Hawker spent his last coppers for a packet of tobacco, and broke one of his sovereigns to get a drink. He speedily lost himself in the crowds of Victoria street, satisfied that he had not been recognized or followed. He went on foot to Charing Cross, and climbed to the top of a brown and yellow bus. Three-quarters of an hour later he got off in Kentish Town and made his way to a squalid and narrow thoroughfare in the vicinity of Peckwater street. He stopped before a house in the middle of a dirty and monotonous row, and looked at it reminiscently. He had lodged there five years back, previous to his third conviction, and here he had been arrested. He had not returned since, for on his release from Dartmoor he went to live near his pal, who was then planning the lay that had ended so disastrously.

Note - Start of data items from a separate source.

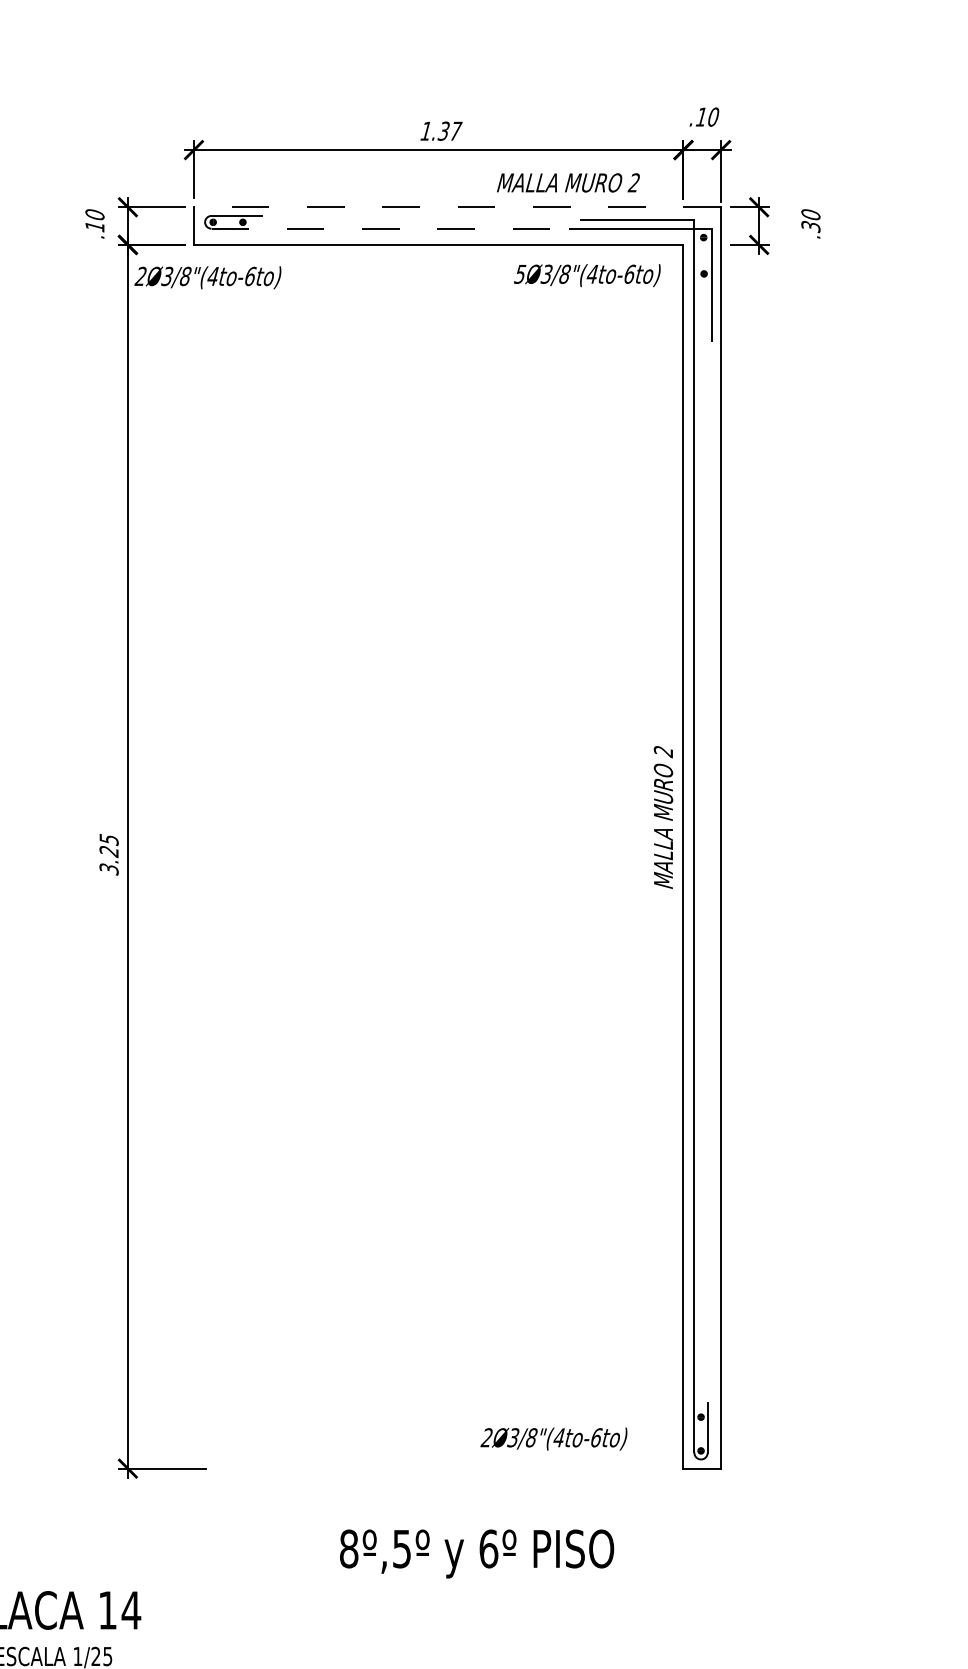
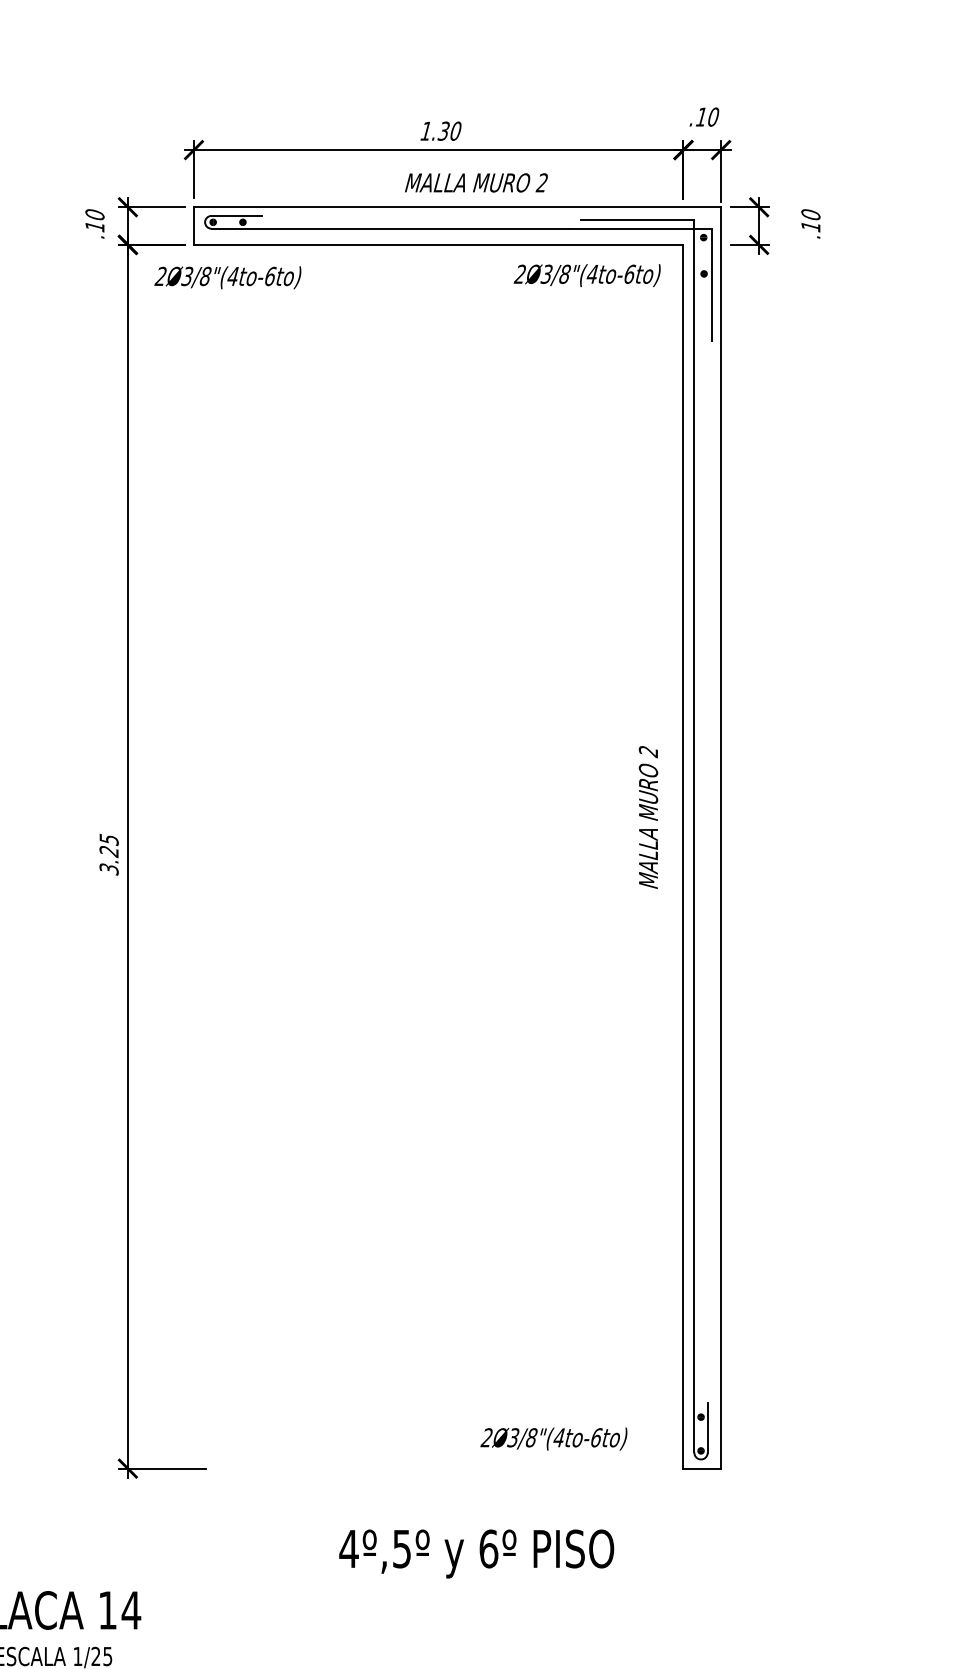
text at (456, 130): 1.37 -> 1.30
text at (568, 182) position: (568, 182) -> (476, 182)
line at (457, 207): dashed -> solid
text at (810, 227): .30 -> .10
line at (390, 228): dashed -> solid
text at (519, 273): 5Ø3/8"(4to-6to) -> 2Ø3/8"(4to-6to)
text at (207, 277) position: (207, 277) -> (227, 277)
text at (663, 817) position: (663, 817) -> (648, 817)
text at (348, 1548): 8º,5º -> 4º,5º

He pulled the bell and waited anxiously. A stout, slatternly woman appeared, and uttered a sharp exclamation at sight of her visitor. She would have closed the door in his face, but Hawker quickly thrust a leg inside.

"None o' that," he growled. "Don't you know me, missus?"

"It ain't likely I'd furgit you, Noah Hawker! What d'ye want?"

"A lodging, Mrs. Miggs," he replied. "Is my old room to let?" he added eagerly.

"It's been empty a week, but what's that to you? I won't 'ave no jail-bird in my 'ouse. I'm a respectable woman, an' I won't be disgraced again by the likes of you."

"Come, stow that! Can't you see I'm a foreign gent from abroad? The police ain't after me-take my word for it. I've come back here because you always made me snug and comfortable. I'll have the room, and if you want to see the color of my money-"

He produced a half-sovereign, and a relenting effect was immediately visible. A brief parley ensued, which ended in Mrs. Miggs pocketing the money and inviting Mr. Hawker to enter. A moment after the door had closed a rather shabby man strolled by the house and made a mental note of the number.

Presently a light gleamed from the window of the first floor back, which overlooked, at a distance of six feet, a high, blank wall. Noah Hawker put the candle on a shelf, locked the door noiselessly, and glanced about the well-remembered room, with its dirty paper, frayed carpet and scanty furniture. A little later, after listening to make sure that he was not being spied upon, he blew out the candle and opened the window. He fumbled for a minute, then closed the window and drew down the blind. When he relighted the candle he held in one hand a packet wrapped in a piece of mildewed leather.

Seating himself in a rickety chair he lighted his pipe and opened the packet, which contained several papers in a good state of preservation. He read them carefully and thoughtfully, and the task occupied him for half an hour or more.

"Whew! It's a heap better than I counted on-I didn't have the time to examine them right before," he muttered. "There may be a tidy little fortune in it. I'll make something out of this, or my name ain't Noah Hawker. The old chap is out of the running, to start with, so I must hunt up the others. And that won't be easy, perhaps."